La fe de los niños

 

Me disponía a cruzar una carretera, esta mañana, de camino al trabajo. Detrás mía, una madre, con dos pequeños de la mano, caminaba hacia algún sitio.

Enfrente, por el asfalto, una furgoneta atravesaba delante de nosotros, tocando el claxon insistentemente. Al mirarla, pude ver a un hombre que asomaba la cabeza por la ventanilla del copiloto, saludando con la mano y gritando un nombre de mujer.

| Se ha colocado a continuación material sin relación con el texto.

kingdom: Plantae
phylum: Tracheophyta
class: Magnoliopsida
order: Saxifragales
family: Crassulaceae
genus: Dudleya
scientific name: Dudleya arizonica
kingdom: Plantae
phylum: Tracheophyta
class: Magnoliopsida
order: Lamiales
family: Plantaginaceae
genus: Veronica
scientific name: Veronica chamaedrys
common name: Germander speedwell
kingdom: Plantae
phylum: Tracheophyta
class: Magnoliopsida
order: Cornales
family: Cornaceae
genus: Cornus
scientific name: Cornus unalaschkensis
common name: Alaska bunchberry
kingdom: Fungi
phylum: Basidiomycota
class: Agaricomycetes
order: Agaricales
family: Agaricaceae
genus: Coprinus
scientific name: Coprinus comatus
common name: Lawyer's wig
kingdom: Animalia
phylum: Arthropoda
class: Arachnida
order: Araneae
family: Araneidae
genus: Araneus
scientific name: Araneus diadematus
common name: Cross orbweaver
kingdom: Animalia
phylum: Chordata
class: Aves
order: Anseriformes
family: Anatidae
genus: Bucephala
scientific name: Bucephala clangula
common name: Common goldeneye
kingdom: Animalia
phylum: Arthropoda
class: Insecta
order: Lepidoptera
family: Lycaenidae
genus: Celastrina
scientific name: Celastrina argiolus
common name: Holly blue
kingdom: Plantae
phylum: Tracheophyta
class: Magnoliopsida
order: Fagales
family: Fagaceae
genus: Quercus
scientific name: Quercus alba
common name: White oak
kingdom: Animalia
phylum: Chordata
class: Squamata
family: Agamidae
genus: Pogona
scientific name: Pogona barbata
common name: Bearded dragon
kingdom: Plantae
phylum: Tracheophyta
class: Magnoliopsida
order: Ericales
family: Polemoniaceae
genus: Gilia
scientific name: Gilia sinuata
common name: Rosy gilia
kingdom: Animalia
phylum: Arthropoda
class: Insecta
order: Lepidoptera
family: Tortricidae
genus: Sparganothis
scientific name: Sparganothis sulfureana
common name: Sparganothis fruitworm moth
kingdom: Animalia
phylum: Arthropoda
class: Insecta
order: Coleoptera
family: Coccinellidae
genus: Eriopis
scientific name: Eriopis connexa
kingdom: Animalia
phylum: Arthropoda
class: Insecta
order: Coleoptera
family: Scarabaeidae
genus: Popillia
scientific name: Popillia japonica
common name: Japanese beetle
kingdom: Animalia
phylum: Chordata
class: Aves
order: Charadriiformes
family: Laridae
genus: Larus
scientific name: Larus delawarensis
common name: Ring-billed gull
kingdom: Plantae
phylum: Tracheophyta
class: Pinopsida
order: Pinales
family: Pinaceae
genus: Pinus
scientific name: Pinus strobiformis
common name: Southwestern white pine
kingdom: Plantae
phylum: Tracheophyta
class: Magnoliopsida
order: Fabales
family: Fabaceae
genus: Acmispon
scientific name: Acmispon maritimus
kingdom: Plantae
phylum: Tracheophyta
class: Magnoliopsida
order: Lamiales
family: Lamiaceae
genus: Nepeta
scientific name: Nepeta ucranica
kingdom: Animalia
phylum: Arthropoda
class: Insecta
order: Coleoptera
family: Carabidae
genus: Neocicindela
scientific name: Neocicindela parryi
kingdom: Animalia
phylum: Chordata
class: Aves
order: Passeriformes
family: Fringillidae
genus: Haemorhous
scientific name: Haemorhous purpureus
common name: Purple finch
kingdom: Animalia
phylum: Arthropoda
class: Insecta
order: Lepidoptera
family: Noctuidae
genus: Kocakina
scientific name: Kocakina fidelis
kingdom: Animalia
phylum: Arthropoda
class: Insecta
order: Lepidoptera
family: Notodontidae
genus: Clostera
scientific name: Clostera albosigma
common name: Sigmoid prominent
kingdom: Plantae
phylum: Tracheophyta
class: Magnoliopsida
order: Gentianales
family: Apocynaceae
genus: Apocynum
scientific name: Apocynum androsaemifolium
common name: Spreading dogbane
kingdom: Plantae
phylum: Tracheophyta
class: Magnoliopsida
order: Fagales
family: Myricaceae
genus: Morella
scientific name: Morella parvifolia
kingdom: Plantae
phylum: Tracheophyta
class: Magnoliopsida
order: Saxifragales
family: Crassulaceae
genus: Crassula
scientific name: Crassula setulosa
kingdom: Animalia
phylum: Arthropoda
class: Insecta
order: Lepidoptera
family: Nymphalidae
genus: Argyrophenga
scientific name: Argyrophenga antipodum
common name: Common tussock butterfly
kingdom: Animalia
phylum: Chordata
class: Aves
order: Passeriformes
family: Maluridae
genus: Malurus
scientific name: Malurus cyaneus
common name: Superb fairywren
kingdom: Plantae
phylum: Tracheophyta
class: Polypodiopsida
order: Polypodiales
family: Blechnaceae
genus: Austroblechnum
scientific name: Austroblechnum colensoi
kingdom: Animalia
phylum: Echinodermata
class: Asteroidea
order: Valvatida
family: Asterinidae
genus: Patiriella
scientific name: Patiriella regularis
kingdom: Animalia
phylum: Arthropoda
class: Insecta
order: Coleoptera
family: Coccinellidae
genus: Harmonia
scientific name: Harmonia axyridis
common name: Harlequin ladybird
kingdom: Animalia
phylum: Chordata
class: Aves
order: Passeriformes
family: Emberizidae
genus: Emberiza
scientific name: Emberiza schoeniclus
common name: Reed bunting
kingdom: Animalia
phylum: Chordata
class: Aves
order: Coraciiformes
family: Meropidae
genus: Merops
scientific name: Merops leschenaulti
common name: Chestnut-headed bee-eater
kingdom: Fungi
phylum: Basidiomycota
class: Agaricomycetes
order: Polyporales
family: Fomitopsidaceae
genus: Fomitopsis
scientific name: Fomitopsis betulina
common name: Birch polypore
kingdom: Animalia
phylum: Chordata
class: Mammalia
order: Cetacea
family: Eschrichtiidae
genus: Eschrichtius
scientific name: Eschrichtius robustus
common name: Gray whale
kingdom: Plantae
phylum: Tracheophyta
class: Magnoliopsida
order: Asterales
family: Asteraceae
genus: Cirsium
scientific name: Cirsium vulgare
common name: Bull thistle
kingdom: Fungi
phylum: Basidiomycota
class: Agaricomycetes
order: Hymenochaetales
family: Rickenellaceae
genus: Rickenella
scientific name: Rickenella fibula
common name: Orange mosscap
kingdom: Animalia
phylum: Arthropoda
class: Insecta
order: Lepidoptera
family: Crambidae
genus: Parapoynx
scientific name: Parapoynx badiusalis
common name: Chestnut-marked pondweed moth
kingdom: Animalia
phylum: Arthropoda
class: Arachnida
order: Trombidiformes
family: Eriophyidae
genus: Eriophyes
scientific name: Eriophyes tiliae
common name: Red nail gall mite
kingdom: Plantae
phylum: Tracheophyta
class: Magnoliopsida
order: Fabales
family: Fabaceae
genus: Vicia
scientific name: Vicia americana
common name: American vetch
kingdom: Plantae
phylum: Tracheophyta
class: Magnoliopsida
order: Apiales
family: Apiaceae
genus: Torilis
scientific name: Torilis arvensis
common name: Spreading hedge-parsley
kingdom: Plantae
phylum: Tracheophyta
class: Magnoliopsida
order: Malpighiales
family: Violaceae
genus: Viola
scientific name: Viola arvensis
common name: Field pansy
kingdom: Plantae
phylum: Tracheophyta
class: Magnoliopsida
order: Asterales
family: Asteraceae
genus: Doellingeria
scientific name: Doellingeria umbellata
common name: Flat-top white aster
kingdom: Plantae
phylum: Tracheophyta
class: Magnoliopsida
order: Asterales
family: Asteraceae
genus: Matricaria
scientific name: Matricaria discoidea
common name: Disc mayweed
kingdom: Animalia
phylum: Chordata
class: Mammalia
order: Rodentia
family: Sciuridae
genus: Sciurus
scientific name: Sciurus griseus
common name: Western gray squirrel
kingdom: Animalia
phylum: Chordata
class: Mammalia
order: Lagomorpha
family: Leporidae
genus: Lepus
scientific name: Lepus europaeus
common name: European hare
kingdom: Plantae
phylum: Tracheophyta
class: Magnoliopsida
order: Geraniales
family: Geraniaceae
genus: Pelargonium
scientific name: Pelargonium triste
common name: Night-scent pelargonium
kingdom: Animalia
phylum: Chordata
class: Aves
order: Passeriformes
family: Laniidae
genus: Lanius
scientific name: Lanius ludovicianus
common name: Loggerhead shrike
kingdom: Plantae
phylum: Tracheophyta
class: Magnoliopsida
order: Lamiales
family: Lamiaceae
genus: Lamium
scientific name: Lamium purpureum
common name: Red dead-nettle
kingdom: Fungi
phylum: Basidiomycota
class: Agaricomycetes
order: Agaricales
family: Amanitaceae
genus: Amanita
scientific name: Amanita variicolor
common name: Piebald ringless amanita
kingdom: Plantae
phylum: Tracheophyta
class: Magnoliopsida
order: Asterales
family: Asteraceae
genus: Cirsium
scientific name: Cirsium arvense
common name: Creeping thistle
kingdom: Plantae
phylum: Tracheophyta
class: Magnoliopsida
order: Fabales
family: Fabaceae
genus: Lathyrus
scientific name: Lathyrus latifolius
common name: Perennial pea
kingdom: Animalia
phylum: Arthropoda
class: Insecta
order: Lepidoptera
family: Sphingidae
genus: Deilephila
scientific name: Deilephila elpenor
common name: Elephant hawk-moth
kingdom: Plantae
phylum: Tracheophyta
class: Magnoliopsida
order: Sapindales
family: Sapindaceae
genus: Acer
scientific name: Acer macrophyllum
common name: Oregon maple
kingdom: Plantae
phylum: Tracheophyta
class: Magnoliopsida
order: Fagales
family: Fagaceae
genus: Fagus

A mis espaldas, la señora de los dos niños se agachaba señalándole a los pequeños la dirección en la que la furgoneta se iba alejando irremediablemente. Estaba claro que la madre no era capaz de que la niña más pequeña entendiese qué quería que mirara, así que la cogió en brazos y, señalando ya casi al final de la calle, le dijo: «mira, allí va papá. Dile adiós». La niña levantó su manita y, por unos pocos segundos, dijo adiós a algo que estaba lejísimos, con el mismo entusiasmo con el que lo hubiera hecho de estar su padre delante de ella. Y siguieron caminando…

 

 

A menudo es complicado tratar de explicarle a alguien que no tiene fe qué es, a pesar de que esas mismas personas la tienen en distintas cosas: el hombre del tiempo, su equipo de fútbol, el amigo que les hace la declaración de la renta, una bruja, los posos de un café… Pues lo de esa niña pequeña, esta mañana, es fe: ese fiarte de alguien, por ser quien es, simplemente porque te lo dice, sin plantearte nada más.

Por supuesto, dependiendo de las aspiraciones vitales de cada uno, elegirá dónde depositar esa fe para que le sirva de apoyo y de guía. Y tendréis que convenir conmigo en que si las aspiraciones de alguien son a la Eternidad, solo hay un Punto al que sujetarse.